In good news for our egos, both men and women were pretty accurate at rating their own physical attractiveness, according to a new study. Couples also tended to be well-matched on their attractiveness, suggesting that we largely date and marry people in our own “league,” at least as far as beauty is concerned.
These findings come from a new analysis of nearly 1,300 opposite-sex couples and 27 individual studies led by Gregory Webster, Ph.D., the R. David Thomas Endowed Professor of Psychology at the University of Florida. Webster and his collaborators at Yale University and the State University of New York at Fredonia published their findings on May 25 in the Personality and Individual Differences academic journal.

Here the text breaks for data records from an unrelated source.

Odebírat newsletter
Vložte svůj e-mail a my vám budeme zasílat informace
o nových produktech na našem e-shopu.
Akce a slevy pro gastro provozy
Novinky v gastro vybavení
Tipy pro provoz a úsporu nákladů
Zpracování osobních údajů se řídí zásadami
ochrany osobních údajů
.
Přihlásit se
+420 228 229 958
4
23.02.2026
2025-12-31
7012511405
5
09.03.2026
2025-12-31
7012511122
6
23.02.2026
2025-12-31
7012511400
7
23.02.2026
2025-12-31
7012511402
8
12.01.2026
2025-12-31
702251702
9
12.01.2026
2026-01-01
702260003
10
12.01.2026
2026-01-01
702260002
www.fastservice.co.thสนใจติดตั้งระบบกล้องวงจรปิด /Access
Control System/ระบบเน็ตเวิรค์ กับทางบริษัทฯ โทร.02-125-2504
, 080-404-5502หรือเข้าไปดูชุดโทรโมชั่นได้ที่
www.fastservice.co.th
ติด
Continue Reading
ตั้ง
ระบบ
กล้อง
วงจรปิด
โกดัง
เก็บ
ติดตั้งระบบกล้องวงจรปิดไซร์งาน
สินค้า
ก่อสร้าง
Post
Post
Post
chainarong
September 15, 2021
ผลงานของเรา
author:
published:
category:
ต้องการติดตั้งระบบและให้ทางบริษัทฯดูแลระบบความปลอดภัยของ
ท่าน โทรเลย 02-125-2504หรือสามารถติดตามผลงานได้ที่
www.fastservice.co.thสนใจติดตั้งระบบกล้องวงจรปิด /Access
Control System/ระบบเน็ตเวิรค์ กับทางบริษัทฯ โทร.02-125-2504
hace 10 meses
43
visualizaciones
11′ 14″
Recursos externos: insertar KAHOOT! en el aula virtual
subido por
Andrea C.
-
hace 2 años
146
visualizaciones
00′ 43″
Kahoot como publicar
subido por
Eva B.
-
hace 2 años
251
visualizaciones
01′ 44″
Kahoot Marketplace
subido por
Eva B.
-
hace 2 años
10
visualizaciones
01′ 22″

Not only were men and women fairly good at judging their own attractiveness, but couples also tended to have similar views of their own beauty. For example, men who rated themselves as attractive tended to date women who had similar self-ratings.
The data came from studies that asked members of couples to rate their own physical attractiveness. Their pictures were then shown to strangers who provided objective measures of their beauty.
Webster’s team re-analyzed a landmark meta-analysis, originally performed in 1988, which gathered data on 27 different studies that asked how attractiveness correlated within couples. In the past 34 years, researchers have developed new methods to analyze data from couples, providing the perfect opportunity to reassess the previous study in a new light.
“There’s an extensive line of research on meta-analysis. There’s an entire line of research on how to analyze data for couples. But they haven’t really been put together before,” Webster said.
That means the original data goes back even further, to as far as 1972. But the findings are still meaningful in 2024, Webster said.
“It’s possible that some aspects of attraction have changed over time, such as with the rise of online dating, where all you have at first are pictures,” Webster said. “On the flipside, the fundamentals of what humans consider to be attractive across cultures and across time are pretty consistent.”
The meta-analysis allowed Webster’s group to ask how these self-ratings change over relationships of different durations. Some studies focused on young, dating couples, while others were geared toward long-married spouses. The researchers discovered that, among people who had been together longer, men were more accurate at judging their own attractiveness — perhaps as the overconfidence of youth waned and men started viewing themselves more realistically.
“Men might be getting more realistic,” Webster said. “Nobody’s usually getting more attractive over time.”